そのため、マルコはヤコボの言う通り信じて待つしかなくなった。
「グル……」「ガァ……」
「おのれ、化け物め……」
これまで必死に戦ってきたベルナルドたちだが、もう残りは少なくなってしまった。
兵たちによる魔法攻撃を受けて更に傷を負ってはいるが、それもたいしたことではないように魔獣たちは動き回っている。

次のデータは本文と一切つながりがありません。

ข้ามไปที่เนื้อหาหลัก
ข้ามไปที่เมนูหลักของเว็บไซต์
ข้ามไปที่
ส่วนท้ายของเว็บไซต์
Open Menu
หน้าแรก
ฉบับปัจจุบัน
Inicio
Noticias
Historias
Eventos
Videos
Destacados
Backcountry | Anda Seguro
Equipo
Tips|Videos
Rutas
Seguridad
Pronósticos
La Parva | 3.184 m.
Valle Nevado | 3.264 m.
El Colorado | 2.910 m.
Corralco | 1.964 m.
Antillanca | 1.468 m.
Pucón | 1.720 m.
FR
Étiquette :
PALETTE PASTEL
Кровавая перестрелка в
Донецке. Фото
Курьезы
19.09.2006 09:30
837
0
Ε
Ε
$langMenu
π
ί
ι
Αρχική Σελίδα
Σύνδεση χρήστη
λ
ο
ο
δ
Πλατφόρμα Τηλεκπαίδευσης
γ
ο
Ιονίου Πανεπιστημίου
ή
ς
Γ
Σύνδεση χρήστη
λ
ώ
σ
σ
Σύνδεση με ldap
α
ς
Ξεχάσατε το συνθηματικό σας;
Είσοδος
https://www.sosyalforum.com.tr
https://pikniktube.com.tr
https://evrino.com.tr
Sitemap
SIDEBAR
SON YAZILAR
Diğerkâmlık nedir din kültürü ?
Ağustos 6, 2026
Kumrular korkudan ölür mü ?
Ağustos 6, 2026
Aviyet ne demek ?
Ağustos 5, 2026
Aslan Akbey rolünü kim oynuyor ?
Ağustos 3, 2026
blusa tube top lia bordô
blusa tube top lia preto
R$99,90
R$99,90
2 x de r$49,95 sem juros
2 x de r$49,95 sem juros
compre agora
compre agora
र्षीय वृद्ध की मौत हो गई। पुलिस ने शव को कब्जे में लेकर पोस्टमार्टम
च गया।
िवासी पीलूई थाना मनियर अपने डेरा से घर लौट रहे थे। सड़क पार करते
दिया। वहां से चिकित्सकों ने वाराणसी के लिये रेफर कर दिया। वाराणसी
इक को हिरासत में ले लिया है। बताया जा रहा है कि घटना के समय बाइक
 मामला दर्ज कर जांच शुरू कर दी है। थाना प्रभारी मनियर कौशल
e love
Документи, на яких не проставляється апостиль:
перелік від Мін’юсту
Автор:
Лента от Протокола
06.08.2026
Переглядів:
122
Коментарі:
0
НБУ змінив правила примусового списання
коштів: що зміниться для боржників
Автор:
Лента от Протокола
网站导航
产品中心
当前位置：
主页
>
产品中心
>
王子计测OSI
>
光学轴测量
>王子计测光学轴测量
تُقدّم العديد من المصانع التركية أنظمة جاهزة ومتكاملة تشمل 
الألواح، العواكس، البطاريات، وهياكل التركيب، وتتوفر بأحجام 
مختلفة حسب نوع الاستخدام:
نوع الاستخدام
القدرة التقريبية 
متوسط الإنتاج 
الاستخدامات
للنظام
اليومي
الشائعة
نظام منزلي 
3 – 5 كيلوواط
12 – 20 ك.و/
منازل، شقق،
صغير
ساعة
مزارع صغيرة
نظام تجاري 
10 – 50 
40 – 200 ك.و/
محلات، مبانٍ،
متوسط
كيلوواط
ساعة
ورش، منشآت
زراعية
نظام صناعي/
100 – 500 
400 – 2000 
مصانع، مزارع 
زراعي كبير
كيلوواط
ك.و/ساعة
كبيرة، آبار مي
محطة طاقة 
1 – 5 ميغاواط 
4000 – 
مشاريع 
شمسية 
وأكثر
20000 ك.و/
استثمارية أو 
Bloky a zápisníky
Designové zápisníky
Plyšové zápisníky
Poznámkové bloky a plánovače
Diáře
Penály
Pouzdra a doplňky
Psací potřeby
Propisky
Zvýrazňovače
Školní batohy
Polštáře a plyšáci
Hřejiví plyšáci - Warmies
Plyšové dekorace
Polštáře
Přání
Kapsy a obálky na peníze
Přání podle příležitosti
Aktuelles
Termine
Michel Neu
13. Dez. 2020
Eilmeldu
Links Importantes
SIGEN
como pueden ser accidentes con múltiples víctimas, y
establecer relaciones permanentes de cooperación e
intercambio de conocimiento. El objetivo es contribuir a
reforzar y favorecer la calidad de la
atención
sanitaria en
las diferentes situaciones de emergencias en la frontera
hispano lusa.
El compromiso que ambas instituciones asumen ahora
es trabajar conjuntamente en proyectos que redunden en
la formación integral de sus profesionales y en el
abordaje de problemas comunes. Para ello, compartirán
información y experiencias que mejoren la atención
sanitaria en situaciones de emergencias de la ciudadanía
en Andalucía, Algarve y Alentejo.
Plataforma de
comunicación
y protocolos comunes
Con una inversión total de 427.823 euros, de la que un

逆に傷だらけのベルナルドは、片膝をついて恨み節のように呟いた。
「逃げろ!! ベルナルド!!」
ほとんどの兵を倒し、動ける残りはベルナルド一人になった。
メインディッシュは残しておいたと言うかのように、傷だらけで動けないベルナルドへ目を向けた魔獣たちは、ゆっくりとそちらの方へ歩き出した。
もう戦う力も味方もいない。
無理とは分かっていても、マルコはベルナルドへ逃げるように叫ぶ。
「ここまでか……」
全力を尽くし限界以上の力を出したが、魔獣の片方だけも倒せなかった。
魔力も底を付き、これ以上戦えないと分かっているベルナルドは諦めた。
しかし、マルコは防壁内に戻すことには成功した。
後はヤコボに任せるしかない。
恩人の子であるマルコを救えただけで満足したベルナルドは、迫り来る魔獣によって死を与えられるのを待つことしかなかった。
「「ガアァーー!!」」
ベルナルドの前に立った魔獣たちが自分を殺そうと拳を振り上げたのを確認したベルナルドは、目を瞑ってそれが振り下ろされるのを目を瞑って待つ。
その時、
「王のくせに勝手に動くなんて、あいつは相変わらずバカなガキだな……」
「っ!!」
死を待つベルナルドは、幻聴が聞こえた。
そして、瞑っていた目を開くと、ちょうど俯いていた所の地面が隆起してきた。
“ドガッ!!”
「ガッ!!」「ゲッ!!」
その隆起した地面から何かが飛び出したと思ったら、そのまま魔獣の2人を殴り飛ばした。
「お前…………」
「…………ティノ様!!」
「何とか間に合ったな……」
思わず呟いたベルナルドや、認識する時間を僅かに空けて名を叫んだマルコと同様に、この場にいた人間全てが驚いた。
何故なら、地面から飛び出してきたのはティノだったからだ。
バラバラになったと思っていたのに、生きていただけでも驚きだが、
その出現したティノには、なくなっていたはずの右腕が付いていた。